Now it seems, not everyone in the US military is satisfied by the account of the way in which Seal Team 6 met its end. Thus, the The New York Times reports, Admiral William H. McRaven, the new commander of American Special Operations forces, has had to defended the use of 17 members of the elite Navy Seals Team 6, to back up the August 6 raid by Army Rangers on an Afghanistan “insurgent” cell, which ended in disaster when the chopper was brought down by enemy fire.
According to the Times,
The commander, Adm. William H. McRaven, said “there was nothing unusual about this mission” to warrant the sustained criticism heard from some retired commandos and military analysts, who have questioned how the operation was planned and carried out and whether it was an appropriate use of the vaunted Navy Seals.
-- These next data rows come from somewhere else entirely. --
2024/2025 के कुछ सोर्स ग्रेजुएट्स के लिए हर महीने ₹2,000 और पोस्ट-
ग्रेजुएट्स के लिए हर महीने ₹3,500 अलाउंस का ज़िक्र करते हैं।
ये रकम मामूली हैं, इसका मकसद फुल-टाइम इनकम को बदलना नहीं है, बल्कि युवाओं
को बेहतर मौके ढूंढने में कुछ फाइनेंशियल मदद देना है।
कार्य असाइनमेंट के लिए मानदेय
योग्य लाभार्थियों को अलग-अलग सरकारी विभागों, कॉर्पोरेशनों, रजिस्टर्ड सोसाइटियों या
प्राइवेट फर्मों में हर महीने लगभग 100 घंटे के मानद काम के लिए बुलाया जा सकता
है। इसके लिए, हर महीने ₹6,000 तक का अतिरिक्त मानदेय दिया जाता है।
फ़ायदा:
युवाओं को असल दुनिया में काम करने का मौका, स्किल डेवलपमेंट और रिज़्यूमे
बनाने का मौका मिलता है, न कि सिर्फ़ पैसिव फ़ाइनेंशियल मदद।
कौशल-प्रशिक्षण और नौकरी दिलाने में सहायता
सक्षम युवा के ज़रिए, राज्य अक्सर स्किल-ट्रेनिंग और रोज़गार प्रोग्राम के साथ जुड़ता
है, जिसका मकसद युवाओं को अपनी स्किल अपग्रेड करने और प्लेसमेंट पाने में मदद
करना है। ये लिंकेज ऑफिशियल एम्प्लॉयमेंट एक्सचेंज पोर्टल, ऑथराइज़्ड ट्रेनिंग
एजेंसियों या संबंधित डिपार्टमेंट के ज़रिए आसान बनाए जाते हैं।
Furthermore, said the admiral the most highly trained Navy and Army commando teams are “regularly assigned to support commanders of units in a local area of combat if that contributed to the overall mission.”
“We have to be fungible as a force,” Admiral McRaven said. “And if we are not fungible as a force, then we are not of value. It is not unusual at all for Seals or Rangers or Army Special Operations forces to be part of a quick-reaction force, as in this case.”
So there you have it. Nothing odd about a crack special forces team being wiped out while serving as back-up during a routine anti-insurgency mission in Afghanistan. Just fungibility.